6 thoughts on “Blended Family Strengths: How to Grow Your Bond by Finding the Good”

  1. The biggest thought that hit me while reading this one was regarding the failure statistic. I think some people may read that and feel discouraged or anxious, like the numbers are some kind of barracuda, circling, circling, closing in …

    Jed, you described it as “beating the odds.” And that is correct in the figurative sense. But “the odds” are in competition with anyone. The odds are doing anything.

    The truth is that statistics aren’t animate. Nor do they fall from the sky into your life or home like the “sky” in the story of “Chicken Little.” Statistics describe. That’s it. They have no actual power. In this case, the statistics describe choices – choices that are 100% within the collective control of the family members involved. No one and nothing outside the family unit (and really the couple themselves) can make the choices involved in staying together or calling it quits. That choice is 100% within your control.

    1. Absolutely! I like your perspective on choice. And it’s so true, the statistics are just that–a static. They don’t have any real power over me or my family, or over anyone else in a blended family home.

      However, they do serve as a good warring to not naively assume that our families will be OK. Many others have tried and failed. Thus, wisdom and lots of positive choices are needed 🙂 Love it!

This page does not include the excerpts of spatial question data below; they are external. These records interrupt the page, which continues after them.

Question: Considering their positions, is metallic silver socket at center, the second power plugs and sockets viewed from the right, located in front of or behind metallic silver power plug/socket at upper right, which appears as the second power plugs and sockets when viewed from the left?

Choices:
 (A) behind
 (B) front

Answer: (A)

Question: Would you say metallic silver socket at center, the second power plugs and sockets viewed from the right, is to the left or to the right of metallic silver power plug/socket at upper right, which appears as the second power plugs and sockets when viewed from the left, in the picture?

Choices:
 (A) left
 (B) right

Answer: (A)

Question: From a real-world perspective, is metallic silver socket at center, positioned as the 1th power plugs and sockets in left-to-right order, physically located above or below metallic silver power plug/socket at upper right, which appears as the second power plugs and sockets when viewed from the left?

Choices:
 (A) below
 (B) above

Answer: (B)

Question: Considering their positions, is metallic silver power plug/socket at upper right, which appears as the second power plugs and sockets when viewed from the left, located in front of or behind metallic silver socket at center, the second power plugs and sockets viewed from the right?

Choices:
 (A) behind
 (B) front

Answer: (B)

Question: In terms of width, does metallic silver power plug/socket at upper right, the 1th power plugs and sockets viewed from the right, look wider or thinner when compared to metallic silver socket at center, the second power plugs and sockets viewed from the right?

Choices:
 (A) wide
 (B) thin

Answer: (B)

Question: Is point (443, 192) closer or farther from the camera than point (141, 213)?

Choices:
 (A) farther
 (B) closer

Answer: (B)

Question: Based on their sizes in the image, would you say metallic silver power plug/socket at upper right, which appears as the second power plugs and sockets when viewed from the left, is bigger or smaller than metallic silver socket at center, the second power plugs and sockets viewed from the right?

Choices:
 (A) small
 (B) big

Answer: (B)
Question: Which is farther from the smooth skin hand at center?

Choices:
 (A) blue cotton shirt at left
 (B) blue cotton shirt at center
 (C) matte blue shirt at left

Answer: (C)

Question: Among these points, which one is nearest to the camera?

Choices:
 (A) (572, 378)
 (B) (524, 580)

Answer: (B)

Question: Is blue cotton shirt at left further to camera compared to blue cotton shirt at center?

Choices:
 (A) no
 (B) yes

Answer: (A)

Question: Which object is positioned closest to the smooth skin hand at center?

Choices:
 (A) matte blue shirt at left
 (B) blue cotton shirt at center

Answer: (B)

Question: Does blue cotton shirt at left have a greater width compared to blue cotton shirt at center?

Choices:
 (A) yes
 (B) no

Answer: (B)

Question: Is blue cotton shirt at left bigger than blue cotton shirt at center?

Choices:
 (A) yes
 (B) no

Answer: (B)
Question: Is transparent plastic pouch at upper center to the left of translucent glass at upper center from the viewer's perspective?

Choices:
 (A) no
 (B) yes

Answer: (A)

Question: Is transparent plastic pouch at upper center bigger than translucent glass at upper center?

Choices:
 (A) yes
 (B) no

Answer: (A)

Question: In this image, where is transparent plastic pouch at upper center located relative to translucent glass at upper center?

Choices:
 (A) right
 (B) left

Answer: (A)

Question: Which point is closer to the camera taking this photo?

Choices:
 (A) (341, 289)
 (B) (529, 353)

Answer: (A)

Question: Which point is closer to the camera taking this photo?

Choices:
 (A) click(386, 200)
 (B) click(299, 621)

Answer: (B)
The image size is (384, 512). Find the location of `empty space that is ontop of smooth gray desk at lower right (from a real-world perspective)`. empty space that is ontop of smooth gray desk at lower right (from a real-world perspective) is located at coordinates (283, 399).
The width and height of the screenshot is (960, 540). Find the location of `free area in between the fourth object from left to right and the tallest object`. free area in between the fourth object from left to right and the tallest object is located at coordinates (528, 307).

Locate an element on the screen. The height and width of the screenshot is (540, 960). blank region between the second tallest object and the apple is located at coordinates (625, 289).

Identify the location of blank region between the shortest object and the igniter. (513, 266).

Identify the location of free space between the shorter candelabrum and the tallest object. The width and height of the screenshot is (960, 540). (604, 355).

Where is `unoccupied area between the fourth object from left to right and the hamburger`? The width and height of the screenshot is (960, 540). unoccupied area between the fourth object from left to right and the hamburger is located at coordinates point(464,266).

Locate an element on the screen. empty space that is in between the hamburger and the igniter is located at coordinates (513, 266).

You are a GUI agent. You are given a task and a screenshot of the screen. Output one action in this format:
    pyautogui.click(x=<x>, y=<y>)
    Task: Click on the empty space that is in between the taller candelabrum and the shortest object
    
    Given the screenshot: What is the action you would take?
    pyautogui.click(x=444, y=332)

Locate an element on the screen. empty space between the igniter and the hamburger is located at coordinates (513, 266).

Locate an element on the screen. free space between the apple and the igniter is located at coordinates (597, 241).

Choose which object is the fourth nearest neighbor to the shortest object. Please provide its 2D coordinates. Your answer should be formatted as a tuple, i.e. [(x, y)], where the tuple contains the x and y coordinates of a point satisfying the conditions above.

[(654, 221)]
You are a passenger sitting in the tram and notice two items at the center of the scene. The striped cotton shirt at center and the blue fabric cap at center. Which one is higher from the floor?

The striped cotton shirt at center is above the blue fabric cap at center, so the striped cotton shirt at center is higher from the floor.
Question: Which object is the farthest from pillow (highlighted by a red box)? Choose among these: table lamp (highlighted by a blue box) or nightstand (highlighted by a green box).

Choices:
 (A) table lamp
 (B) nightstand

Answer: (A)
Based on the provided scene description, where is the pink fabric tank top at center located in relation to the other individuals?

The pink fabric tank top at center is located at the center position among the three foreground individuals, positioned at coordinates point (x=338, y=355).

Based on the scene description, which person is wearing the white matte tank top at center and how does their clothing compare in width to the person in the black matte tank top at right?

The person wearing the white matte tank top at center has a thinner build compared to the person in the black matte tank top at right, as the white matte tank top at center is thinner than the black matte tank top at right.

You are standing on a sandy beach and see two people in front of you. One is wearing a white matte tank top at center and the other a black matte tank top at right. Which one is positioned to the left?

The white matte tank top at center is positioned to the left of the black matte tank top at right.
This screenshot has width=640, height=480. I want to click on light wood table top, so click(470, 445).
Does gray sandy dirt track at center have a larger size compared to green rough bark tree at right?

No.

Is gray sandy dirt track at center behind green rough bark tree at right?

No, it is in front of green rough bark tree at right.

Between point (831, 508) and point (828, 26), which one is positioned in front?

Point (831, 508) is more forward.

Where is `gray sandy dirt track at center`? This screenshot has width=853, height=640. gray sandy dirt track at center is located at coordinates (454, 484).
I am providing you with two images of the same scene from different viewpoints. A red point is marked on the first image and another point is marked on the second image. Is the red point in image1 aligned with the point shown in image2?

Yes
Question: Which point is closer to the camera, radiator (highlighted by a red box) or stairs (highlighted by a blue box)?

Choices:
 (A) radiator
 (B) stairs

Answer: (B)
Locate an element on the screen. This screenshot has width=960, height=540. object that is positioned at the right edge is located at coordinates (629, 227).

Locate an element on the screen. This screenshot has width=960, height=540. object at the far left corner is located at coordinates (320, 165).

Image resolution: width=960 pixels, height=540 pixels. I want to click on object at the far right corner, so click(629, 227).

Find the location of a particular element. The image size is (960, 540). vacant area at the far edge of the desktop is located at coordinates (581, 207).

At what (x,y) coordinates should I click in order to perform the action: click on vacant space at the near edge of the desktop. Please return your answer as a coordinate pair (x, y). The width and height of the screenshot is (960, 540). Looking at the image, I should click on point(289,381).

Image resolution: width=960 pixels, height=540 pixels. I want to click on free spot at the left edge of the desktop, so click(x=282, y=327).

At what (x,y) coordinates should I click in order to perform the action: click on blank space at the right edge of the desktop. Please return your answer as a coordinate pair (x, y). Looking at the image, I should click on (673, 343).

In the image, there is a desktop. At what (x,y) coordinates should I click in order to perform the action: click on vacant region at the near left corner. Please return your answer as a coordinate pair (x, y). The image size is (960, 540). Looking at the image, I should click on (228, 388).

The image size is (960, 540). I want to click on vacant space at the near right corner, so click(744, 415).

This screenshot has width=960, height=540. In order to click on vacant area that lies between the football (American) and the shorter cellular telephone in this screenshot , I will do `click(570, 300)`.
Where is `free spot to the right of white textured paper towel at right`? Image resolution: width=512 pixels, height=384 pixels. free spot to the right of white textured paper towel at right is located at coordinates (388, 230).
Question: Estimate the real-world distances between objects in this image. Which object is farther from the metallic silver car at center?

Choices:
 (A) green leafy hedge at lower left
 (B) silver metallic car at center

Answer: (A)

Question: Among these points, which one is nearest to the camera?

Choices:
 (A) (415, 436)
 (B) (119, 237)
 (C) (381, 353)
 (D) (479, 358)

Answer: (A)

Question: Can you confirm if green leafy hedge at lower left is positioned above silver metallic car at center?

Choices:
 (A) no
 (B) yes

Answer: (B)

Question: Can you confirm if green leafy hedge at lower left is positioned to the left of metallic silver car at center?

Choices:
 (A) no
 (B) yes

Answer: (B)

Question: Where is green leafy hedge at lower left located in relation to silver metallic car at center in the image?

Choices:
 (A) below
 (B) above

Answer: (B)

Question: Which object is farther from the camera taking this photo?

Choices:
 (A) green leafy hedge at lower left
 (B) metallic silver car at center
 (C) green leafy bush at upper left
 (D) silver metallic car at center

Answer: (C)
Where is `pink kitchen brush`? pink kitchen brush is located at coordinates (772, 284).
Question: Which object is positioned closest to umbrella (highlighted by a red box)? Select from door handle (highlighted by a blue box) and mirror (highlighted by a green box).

  2. I think my families have defied the odds but not by much. Maybe it had everything to do with the 7 year itch. I experienced two dissolutions as kid in blended families. They lasted 7 years each. My first attempt at marriage ended at 7 years and was a blended family. I’m praying that this time all works out and I can defy the odds. This time I’m the parent and not step-parent or child. Hoping my experience as a step parent gives me some insight to what my wife is experiencing. I do know that my marriage is off to be better foundational start because we centered on God and He is a huge part of our lives.

      1. Not to mention that the Bible is full of examples of blended families for us all to pay attention to. I think that is something that is largely overlooked when it comes to families and relationships.